Ce à quoi je pensais que je ressemblais quand je faisais une vanne sur moi avant les autres.
Mais si les boucliers anti-insultes en tous genres ne sont pas du luxe à l’adolescence, au bout d’un moment, ils deviennent aussi obsolètes que l’achat d’un minitel en 2015, tu vois. Une fois sorti•e de l’âge où on se vanne avec agressivité (je parle pas des blagues entre gens avec qui on passe le pacte de la vannerie faussement méchante, entendons-nous), on n’a plus à prendre les devants des plaisanteries méchantes parce qu’elles deviennent, heureusement, rares.
Du coup, maintenant, au lieu d’empêcher les gens de faire une blague insultante sur moi en la faisant à leur place, je mets tout le monde aussi mal à l’aise que si je retirais mon slip au milieu d’une conversation pour pisser sous l’abribus.
C’est gênant pour les autres, c’est dégradant pour soi, c’est partir d’un a priori négatif sur les personnes qui t’entourent… Mais j’y vois en plus des inconvénients supplémentaires :
- on met en scène nos faiblesses, parfois si bien qu’à voir les autres se marrer, on préfère continuer plutôt que faire l’effort de s’aimer un peu plus (alors qu’avec un peu d’entraînement, on peut carrément faire les deux)
- les gens de notre entourage peuvent, du coup, prendre l’habitude de nous vanner assez sévèrement sur des sujets qui nous complexent (et qui pourrait les blâmer, vu qu’on le fait tout le temps ?)… même quand on n’est vraiment pas d’humeur. Imagine un peu leur incompréhension si tu t’énerves ou te mets à pleurer un jour !
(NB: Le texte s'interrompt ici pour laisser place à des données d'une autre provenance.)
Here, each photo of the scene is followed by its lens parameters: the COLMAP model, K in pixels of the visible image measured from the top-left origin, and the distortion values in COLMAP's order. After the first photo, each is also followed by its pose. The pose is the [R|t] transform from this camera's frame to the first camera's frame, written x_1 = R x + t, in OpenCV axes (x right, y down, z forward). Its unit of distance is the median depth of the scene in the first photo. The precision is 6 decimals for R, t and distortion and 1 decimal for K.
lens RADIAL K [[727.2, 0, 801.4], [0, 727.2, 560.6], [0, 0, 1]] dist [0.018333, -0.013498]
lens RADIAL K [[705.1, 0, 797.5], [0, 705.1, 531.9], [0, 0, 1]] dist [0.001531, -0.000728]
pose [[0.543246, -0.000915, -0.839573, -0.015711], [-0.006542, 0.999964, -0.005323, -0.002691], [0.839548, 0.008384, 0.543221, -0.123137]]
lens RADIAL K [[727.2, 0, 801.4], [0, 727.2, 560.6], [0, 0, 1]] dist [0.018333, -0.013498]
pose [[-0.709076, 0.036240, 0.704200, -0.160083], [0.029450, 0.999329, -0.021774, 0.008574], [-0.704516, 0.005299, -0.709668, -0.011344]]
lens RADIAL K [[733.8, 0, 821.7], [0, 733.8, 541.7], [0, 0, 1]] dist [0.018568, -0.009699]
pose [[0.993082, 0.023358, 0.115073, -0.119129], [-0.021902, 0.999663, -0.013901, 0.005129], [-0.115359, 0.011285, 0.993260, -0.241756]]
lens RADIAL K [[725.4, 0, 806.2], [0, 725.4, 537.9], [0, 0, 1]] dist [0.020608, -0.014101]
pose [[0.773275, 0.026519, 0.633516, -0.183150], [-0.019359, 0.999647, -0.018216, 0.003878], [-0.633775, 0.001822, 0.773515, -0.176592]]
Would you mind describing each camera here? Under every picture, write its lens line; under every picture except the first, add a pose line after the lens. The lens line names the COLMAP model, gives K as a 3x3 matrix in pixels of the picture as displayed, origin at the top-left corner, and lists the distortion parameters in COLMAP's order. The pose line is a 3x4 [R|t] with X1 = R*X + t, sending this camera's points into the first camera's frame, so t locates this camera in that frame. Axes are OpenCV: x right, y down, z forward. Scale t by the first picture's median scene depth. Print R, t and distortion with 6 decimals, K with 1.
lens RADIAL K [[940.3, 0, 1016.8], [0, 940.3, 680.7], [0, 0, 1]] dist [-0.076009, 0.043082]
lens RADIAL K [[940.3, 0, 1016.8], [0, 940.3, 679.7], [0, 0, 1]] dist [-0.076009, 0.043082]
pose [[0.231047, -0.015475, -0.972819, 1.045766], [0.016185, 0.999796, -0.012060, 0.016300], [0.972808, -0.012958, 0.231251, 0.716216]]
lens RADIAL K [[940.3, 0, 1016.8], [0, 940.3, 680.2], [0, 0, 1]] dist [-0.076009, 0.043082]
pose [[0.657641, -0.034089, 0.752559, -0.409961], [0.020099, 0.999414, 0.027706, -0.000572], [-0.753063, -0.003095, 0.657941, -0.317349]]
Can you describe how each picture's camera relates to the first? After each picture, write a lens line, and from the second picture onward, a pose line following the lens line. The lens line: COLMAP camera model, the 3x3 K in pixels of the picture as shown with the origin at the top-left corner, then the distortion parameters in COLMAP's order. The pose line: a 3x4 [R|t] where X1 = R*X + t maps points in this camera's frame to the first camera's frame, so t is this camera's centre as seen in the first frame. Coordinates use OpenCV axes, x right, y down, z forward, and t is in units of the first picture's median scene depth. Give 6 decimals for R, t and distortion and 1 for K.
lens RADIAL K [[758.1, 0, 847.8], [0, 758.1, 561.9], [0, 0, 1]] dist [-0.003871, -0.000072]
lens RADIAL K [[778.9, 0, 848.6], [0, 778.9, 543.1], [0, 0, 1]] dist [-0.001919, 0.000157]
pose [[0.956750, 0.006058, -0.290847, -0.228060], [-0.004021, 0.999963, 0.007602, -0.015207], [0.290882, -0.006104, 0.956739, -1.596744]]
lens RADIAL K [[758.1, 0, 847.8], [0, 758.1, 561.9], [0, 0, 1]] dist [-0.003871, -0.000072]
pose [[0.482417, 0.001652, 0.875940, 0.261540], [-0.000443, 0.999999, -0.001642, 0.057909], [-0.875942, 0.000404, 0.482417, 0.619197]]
Je pense que, si tu es dans mon cas de figure, il y a un moyen tout bête de faire des progrès sur la différenciation entre l’autodérision et le rire malveillant sur soi : tu sais, depuis qu’on est petit•e•s, on entend régulièrement la phrase comme quoi il ne faut pas que tu fasses à autrui ce que tu ne voudrais pas qu’on te fasse à toi ? Bah garde cette phrase (c’est une bonne base pour la vie en société), mais je crois qu’il vaut mieux que tu en rajoutes une autre à ta base de données interne (aka ton cerveau) : ne te fais pas à toi-même ce que tu as appris à ne pas faire aux autres.
Ça ne veut pas dire que tu dois arrêter l’autodérision, loin de là ! Ça veut dire qu’il faut que tu apprennes à le différencier de l’humour qui fait qu’on s’auto-pique la gorge.
Ce à quoi je ressemblais quand je faisais une vanne sur moi avant les vanneurs (Oui : c’est Shia LaBeouf).
Tu ne te moques pas avec cruauté des autres ? Ne te moque pas avec cruauté de toi. La différence entre rire AVEC quelqu’un et rire DE lui est à mes yeux la même que rire avec toi et rire de toi.
En riant de soi, avec de la vraie méchanceté et pas assez de respect pour soi-même, je crois qu’on travaille un peu à oublier la valeur qu’on a.
Et ça, c’est drôlement dommage si tu veux mon avis.